The attorneys for Alexander said that Jagdeo had defamed their client by falsely and erroneously claiming that Alexander ran IDPADA-G for personal gain, advancement, and benefit.

But through his attorneys, Jagdeo denies that the publications of August 19 and 20 last year were defamatory, false, or malicious as alleged or capable of any defamatory meaning whatsoever.

The IDPADA-G chairman filed a GUY$159 million (One Guyana dollar=US$0.004 cents) lawsuit against the Vice President, who had earlier refused Alexander’s offer to settle the matter out of court for GUY$50 million.

In documents filed in the High Court, Jagdeo, while maintaining that his utterances were not defamatory, said he would contend that the words that Alexander complains about “are substantially actual.

“The words complained of were fair comments and an expression of honest opinions on matters of public importance, and their publication was for the public benefit.
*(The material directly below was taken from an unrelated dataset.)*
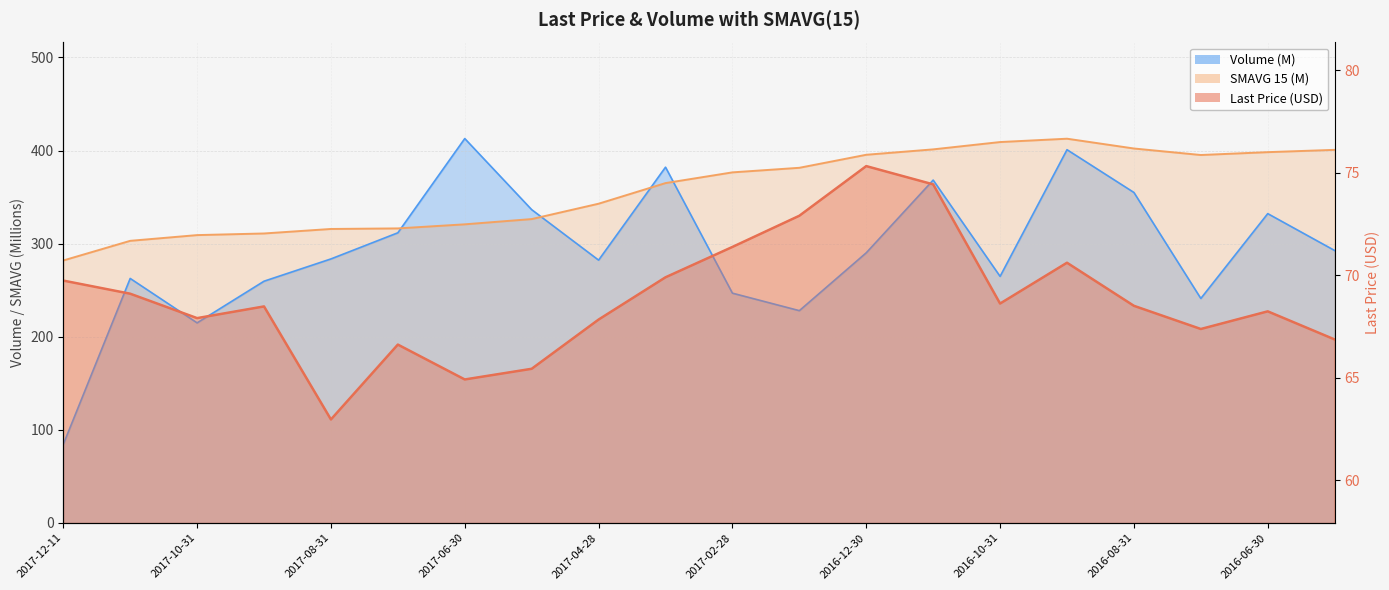

What is the difference between the Volume values at 2017-12-11 and 2017-03-31?

297.9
The first named defendant was under a public duty to publish the said words to the general public, entitled to receive such information. The words complained of were published on an occasion of qualified privilege,” Jagdeo said in the court documents.

Jagdeo said IDPADA-G is a private company, and at all material times, Alexander was of its beneficial owners.

He said the company received GUY$500 million from the government from 2018 to 2022, and he reserves the right to introduce evidence of further disbursements of public funds to that company.

Jagdeo said financial records show that the company disbursed GUY$343,000 as grants “to ordinary Afro Guyanese who are intended to be the true beneficiaries of the funds” and GUY$42 million as salaries and allowances out of a total disbursement of GUY$100 million in 2020.

Jagdeo said he “will rely upon the audited financial statements of the company during the entire period it has been the recipient of State funds” and that he “will contend that only a small proportion of the said State funds have been disbursed as grants to ordinary Afro-Guyanese.”

The Vice President said he would justify using the word “parasite” that the actions constituted “a drain on society.”

Jagdeo claimed he had received numerous complaints from persons in the African Guyanese community and the intended beneficiaries of the money that they have been unable to access and have been excluded from any decision regarding the use and allocation.

Jagdeo said he would contend that he is politically, legally, and morally urged to speak out and condemn acts of illegalities, corruption, nepotism, and cronyism and has an additional duty to expose excesses, abuse of power, mismanagement, incompetence in public office, misuse of State resources and violations of the law and the Constitution.

The government has since withheld funds from IDPADA-G, the country’s privately-run coordinating mechanism for the United Nations Decade for African Descent, prompting legal action to compel the government to disburse the funds.

No date has yet been set for the hearing of the lawsuit.